Zawiadomienie o możliwości popełnienia przestępstwa przez Piotr K., byłego wiceprezydenta miasta ds. edukacji i usług społecznych, złożył do prokuratury zastępca prezydenta Gdańska w 2021 r. Jak podała PAP prokuratura, w chwili czynu oskarżony nie pełnił już funkcji w Urzędzie Miasta w Gdańsku. Oskarżony złożył dymisję ze stanowiska w magistracie w 2020 roku.
Jak ustaliła PAP, zawiadomienie do prokuratury wpłynęło 19 lipca 2021 r. i jest z tej samej daty, a zostało zarejestrowane w prokuraturze 20 lipca 2021 r. Śledztwo w tej sprawie wszczęto 2 sierpnia 2021 r. Prowadziła je Prokuratura Rejonowa Gdańsk-Oliwa.
"Zarzut popełnienia czynu o charakterze seksualnym z art. 199 par. 3 kodeksu karnego został przedstawiony mężczyźnie 25 kwietnia 2022 roku. Podejrzany nie przyznał się do jego popełnienia i odmówił złożenia wyjaśnień" - dodała prokurator Wawryniuk.

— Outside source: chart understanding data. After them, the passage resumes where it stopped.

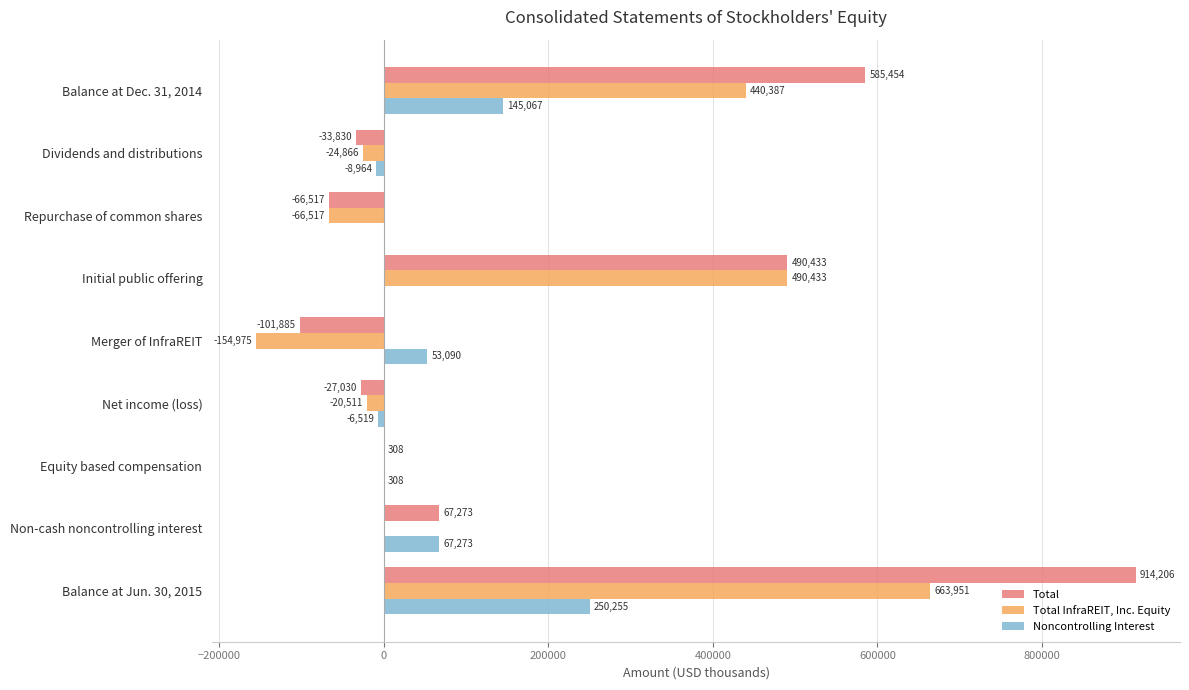

Which series has the widest spread of values?

Total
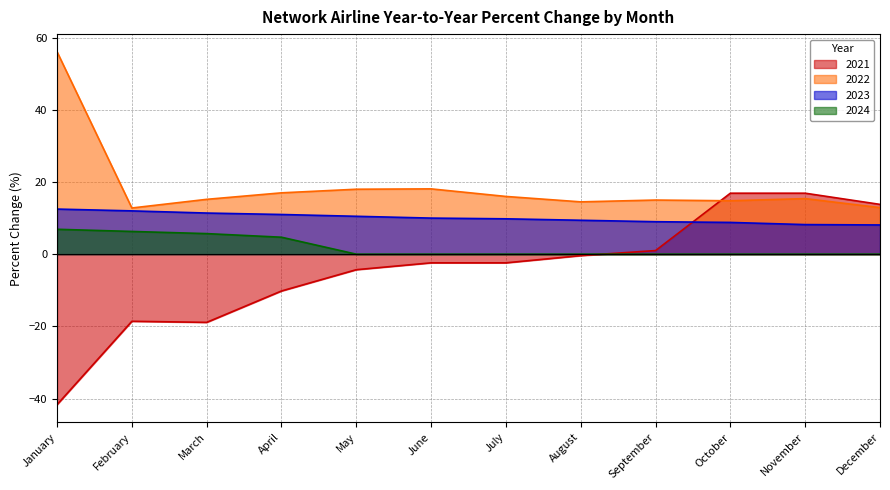

At July, list the series in order from largest to smallest.

2022, 2023, 2024, 2021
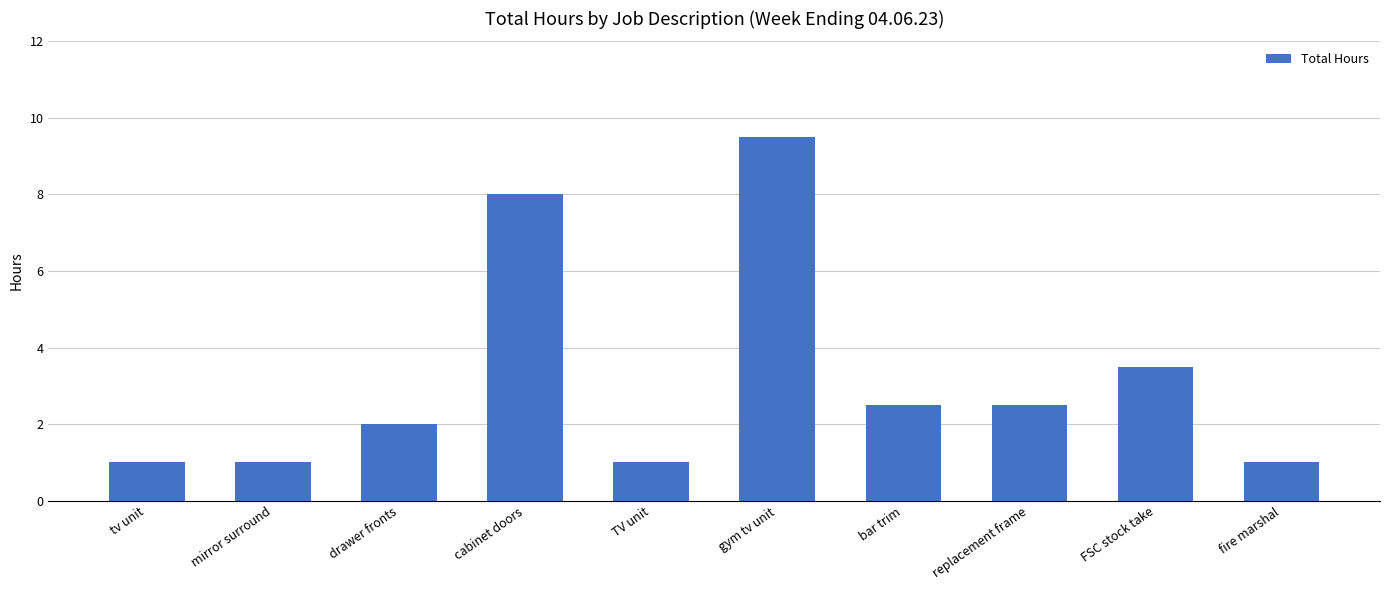

Reading right to left, what are all the values shown in this chart?

fire marshal=1.0	FSC stock take=3.5	replacement frame=2.5	bar trim=2.5	gym tv unit=9.5	TV unit=1.0	cabinet doors=8.0	drawer fronts=2.0	mirror surround=1.0	tv unit=1.0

Adwokat Piotra K. Roman Nowosielski w odpowiedzi na prośbę PAP o komentarz w sprawie zaznaczył, że proces jego klienta toczy się z wyłączeniem jawności. "Nie jest więc możliwe przekazanie przeze mnie jakichkolwiek szczegółów w tej sprawie" - napisał w mailu do dziennikarza PAP otrzymanym w czwartek. Podkreślił, że jego klient "nie dopuścił się czynu objętego aktem oskarżenia".
Piotra K. prokuratura oskarżyła o seksualne wykorzystanie zależności wobec małoletniego - z art. 199 par. 3 kodeksu karnego - dotyczącego przestępstwa doprowadzenia małoletniego do obcowania płciowego lub poddania się innej czynności seksualnej albo do wykonania takiej czynności, nadużywając zaufania lub udzielając mu korzyści majątkowej lub osobistej, albo jej obietnicy. Za to przestępstwo grozi do 5 lat pozbawienia wolności.
Po postawieniu zarzutów prokurator zastosował wobec Piotra K. środek zapobiegawczy w postaci zakazu kontaktowania się z pokrzywdzonym w jakiejkolwiek formie oraz zakazu zbliżania się do pokrzywdzonego na odległość mniejszą niż 50 metrów. Śledztwo prokuratury zostało zakończone aktem oskarżenia skierowanym do sądu 30 grudnia 2022 roku.
Rzecznik prasowy Sądu Okręgowego w Gdańsku ds. karnych sędzia Mariusz Kaźmierczak przekazał PAP, że Sąd Rejonowy Gdańsk-Północ nie zmieniał środków zapobiegawczych stosowanych wobec oskarżonego w toku śledztwa. "Oznacza to, że środki te nadal obowiązują" - dodał sędzia Kaźmierczak.
Z uwagi na charakter przestępstwa sprawa będzie odbywała się za zamkniętymi drzwiami - jawny będzie jedynie wyrok. Prokuratura nie ujawnia wieku osoby pokrzywdzonej.
30 stycznia 2024 r. ma rozpocząć się przed gdańskim Sądem Rejonowym Gdańsk-Północ proces Piotra K.
Pierwszy termin rozprawy w sprawie Piotra K. był wyznaczony na 13 grudnia, o czym gdański Sąd Okręgowy poinformował w oficjalnym cotygodniowym newsletterze spraw, które odbywają się przed sądem. Poza imieniem i pierwszą literą nazwiska nie było tam jednak informacji, z jakiego artykułu kodeksu karnego ma odpowiadać K. Do otwarcia przewodu sądowego nie doszło, bo sąd nie otrzymał informacji, że oskarżony został prawidłowo powiadomiony o wokandzie. Piotr K. nie stawił się też w sądzie.
Piotr K. nie odpowiedział na próby kontaktu z dziennikarzem PAP.